Sunday, October 2, 2011

Rankings through October 1st

Last evening was the first time this season it was cool enough for a good fire pit, adding to my personal sense that Fall is here and further inspiring me to start the Random Walker First-Last (RWFL) rankings for the 2011 college football season.

We are once again enormously grateful to both Peter Wolfe and Kenneth Massey for making this task easier on all of us. Both are part of the official Bowl Championship Series standings. Wolfe provides the data in an easy-to-process form. Massey publishes the College Football Ranking Comparison.

We have nothing to do with the official Bowl Championship Series standings. We provide these rankings for fun as an example of how the teams might be ranked using a simple "my team beat your team" argument. As described in our papers and elsewhere on this blog and its links, the RWFL ranking system has one "free parameter" p which loosely speaking relates to the balance between strength of schedule and overall record. When p is close to 1/2 (the left edge of the figure below), quality of opponent plays a strong role. As p increases towards 1 (the right edge), single-game victories and going undefeated matter more.

We will continue to post plots representing the placement of the top-ranked teams as we vary the p parameter in the RWFL rankings. Looking at different values of p is of course just one of many ways to modify the rankings; but they sometimes lead to a quick observation about how sensitive rankings are to different ways of valuing the importance of strength of schedule. That said, such changes have elaborate follow-on effects---changing the ranking of one school impacts the rankings of all of the schools they played, and so on---so that it is often difficult to make quick sense of why this one change affects the rankings.
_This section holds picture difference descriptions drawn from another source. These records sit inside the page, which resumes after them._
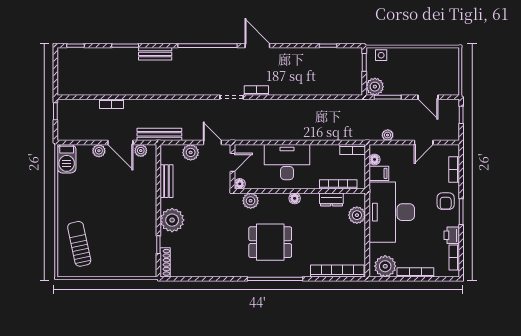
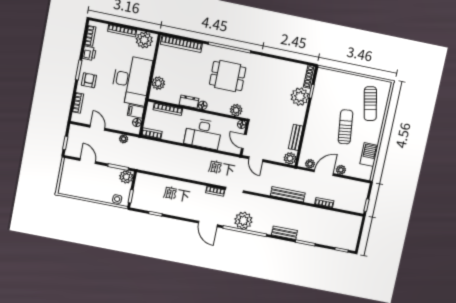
plant: (212, 59) -> (243, 221), added
bench: (159, 134) -> (288, 194), moved
door: (120, 143) -> (324, 173), hinge flipped
door: (424, 143) -> (97, 128), hinge flipped
plant: (191, 152) -> (290, 158), moved
barbecue: (67, 159) -> (369, 155), moved
door: (233, 162) -> (244, 142), hinge flipped
dresser: (331, 199) -> (189, 102), moved
sun lounger: (105, 208) -> (345, 127), added
plant: (172, 220) -> (300, 97), moved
Looking at the figure below, Clemson is ranked #1 at almost all values of p, except very close to p=1 where Alabama slides into the top spot. There are some large movements in the figure, with Illinois ranked at #16 near the left edge but moving up to #5 near the right edge. Why do these changes occur? One could try to weave a story, but with so many undefeated teams right now it might just be easiest to wait for more football to be played.


















The RWFL rankings at p=0.75 run on the full network of connected teams should appear in Massey's comparisons for this season starting this week (where the rankings are broken out separately for the FBS and FCS). The rankings on the restricted network including only the FBS teams are equivalent to Eugene Potemkin's "E-Rating" that sometimes appears there too.